**LAVORO RICHIESTO:**
Rispondi alle domande seguenti sul testo relativo alla regola pastorale:
(a) Quale rivista, secondo il testo, ha esercitato la "pressione ideo-teologica" a riguardo del Diritto?
(b) Di quale opera il testo consiglia la lettura, soprattutto ai pastori?
(c) Nell'estratto citato, a quali due eccessi può trascinare la guida delle anime l'amor proprio?

**TESTO IN ESAME:**
++++++++
La regola pastorale di San Gregorio Magno Papa

L'idea di separazione tra pastorale e dottrina è nuova nella Chiesa, senza alcun precedente. Si tratta della evoluzione immediata di un idea sorta dopo il Concilio Vaticano II soprattutto grazie alla "pressione ideo-teologica"esercitata dalla rivista "Concilium" a riguardo del Diritto. Questa attivissima rivista sedicente "cattolica" ha tra i suoi fondatori Rahner, Congar, Schillebeeckx e l'immancabile Hans Kung. Essa ha propugnato la teorizzazione della separazione tra Diritto e Pastorale, separazione che nella prassi è stata recepita malauguratamente a quasi tutti i livelli. Quante volte in nome di una non ben specificata "pastorale" abbiamo assistito ai peggiori abusi? Bene di questo bisogna "ringraziare" i teologi di "Concilium" i quali hanno dato un appoggio ideologico-speculativo a questi abomini. Il passo successivo è quello a cui stiamo assistendo: dal Diritto alla Dottrina, la "pastorale" come un informe fluido mortale va fagocitando in pratica ogni cosa.

Si sta operando una sovversione del linguaggio a cui ci vogliamo ribellare. In termine "pastorale" ce lo stanno rendendo odioso, perché dietro di esso pretendono celare quel che in realtà ha nome di "APOSTASIA". Per questo, intendendo di riappropriarcene nella sua accezione originale e cattolica, consigliamo a tutti (soprattutto ai pastori) la lettura della REGOLA PASTORALE del Papa San Gregorio Magno, da cui ci permettiamo di presentarvi un estratto particolarmente interessante di questi tempi in cui all'interno della Chiesa si predica la misericordia verso tutti tranne che verso i cattolici.

"É necessario che la guida delle anime esplichi una vigile cura perché non la spinga la bramosia di piacere agli uomini, e quando si dedica assiduamente ad approfondire le realtà interiori o distribuisce provvidamente i beni esteriori, non cerchi di più l’amore dei sudditi che la verità; e quando sostenuto dalle sue buone azioni sembra, estraneo al mondo, il suo amore di sé non lo renda estraneo al Creatore.

Infatti è nemico del Redentore colui che, attraverso le opere giuste che compie, brama di essere amato dalla Chiesa in luogo di Lui; ed è così reo di pensiero adultero, come il servo per mezzo del quale lo sposo manda doni alla sposa ed egli brama di piacere agli occhi di lei. Poiché quando l’amor proprio si impadronisce della guida delle anime, talvolta la trascina a una mollezza disordinata, talvolta al contrario ad un aspro rigore.
++++++++
**Record del dataset:**
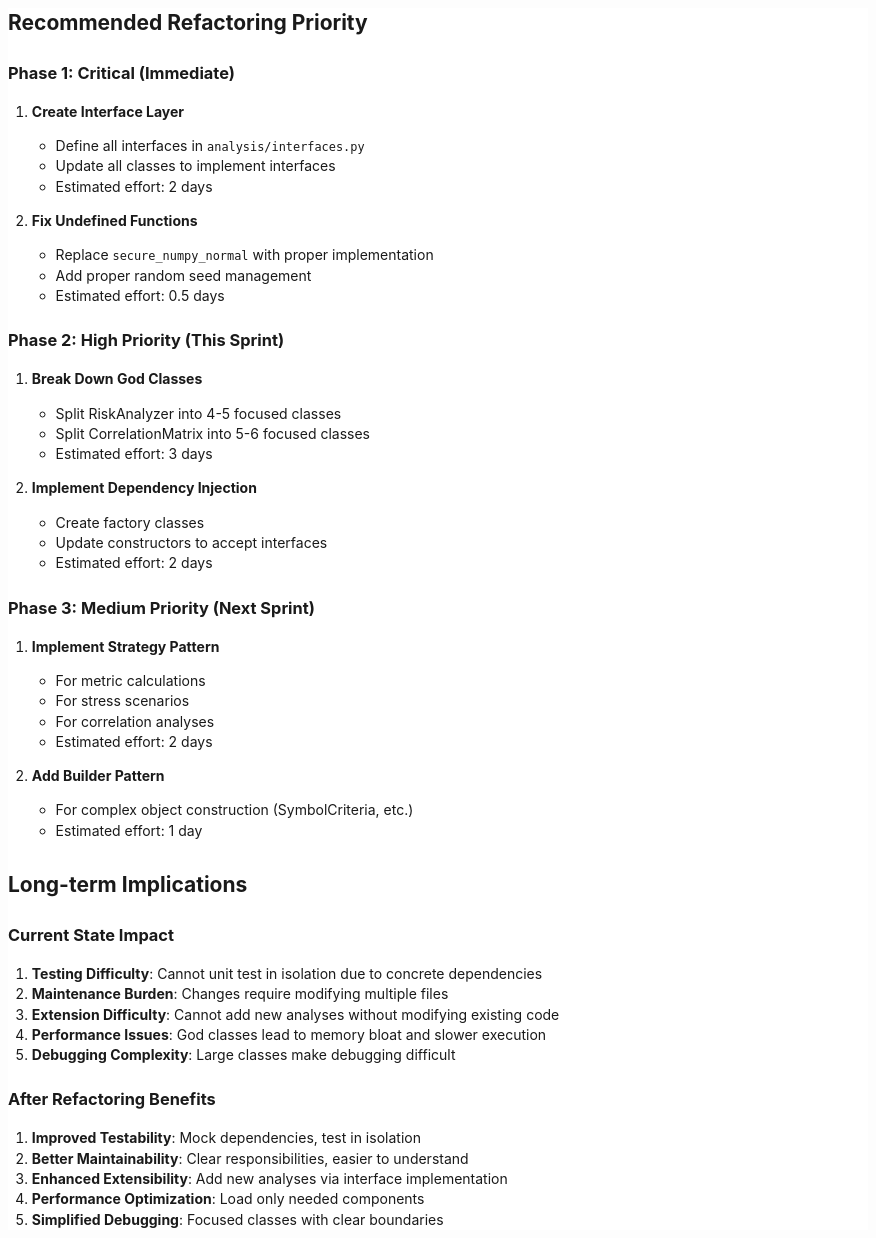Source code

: ## Recommended Refactoring Priority

### Phase 1: Critical (Immediate)

1. **Create Interface Layer**
   - Define all interfaces in `analysis/interfaces.py`
   - Update all classes to implement interfaces
   - Estimated effort: 2 days

2. **Fix Undefined Functions**
   - Replace `secure_numpy_normal` with proper implementation
   - Add proper random seed management
   - Estimated effort: 0.5 days

### Phase 2: High Priority (This Sprint)

1. **Break Down God Classes**
   - Split RiskAnalyzer into 4-5 focused classes
   - Split CorrelationMatrix into 5-6 focused classes
   - Estimated effort: 3 days

2. **Implement Dependency Injection**
   - Create factory classes
   - Update constructors to accept interfaces
   - Estimated effort: 2 days

### Phase 3: Medium Priority (Next Sprint)

1. **Implement Strategy Pattern**
   - For metric calculations
   - For stress scenarios
   - For correlation analyses
   - Estimated effort: 2 days

2. **Add Builder Pattern**
   - For complex object construction (SymbolCriteria, etc.)
   - Estimated effort: 1 day

## Long-term Implications

### Current State Impact

1. **Testing Difficulty**: Cannot unit test in isolation due to concrete dependencies
2. **Maintenance Burden**: Changes require modifying multiple files
3. **Extension Difficulty**: Cannot add new analyses without modifying existing code
4. **Performance Issues**: God classes lead to memory bloat and slower execution
5. **Debugging Complexity**: Large classes make debugging difficult

### After Refactoring Benefits

1. **Improved Testability**: Mock dependencies, test in isolation
2. **Better Maintainability**: Clear responsibilities, easier to understand
3. **Enhanced Extensibility**: Add new analyses via interface implementation
4. **Performance Optimization**: Load only needed components
5. **Simplified Debugging**: Focused classes with clear boundaries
++++++++
**RISULTATO:**
(a) La rivista "Concilium".
(b) La Regola pastorale del Papa San Gregorio Magno.
(c) Talvolta a una mollezza disordinata, talvolta, al contrario, a un aspro rigore.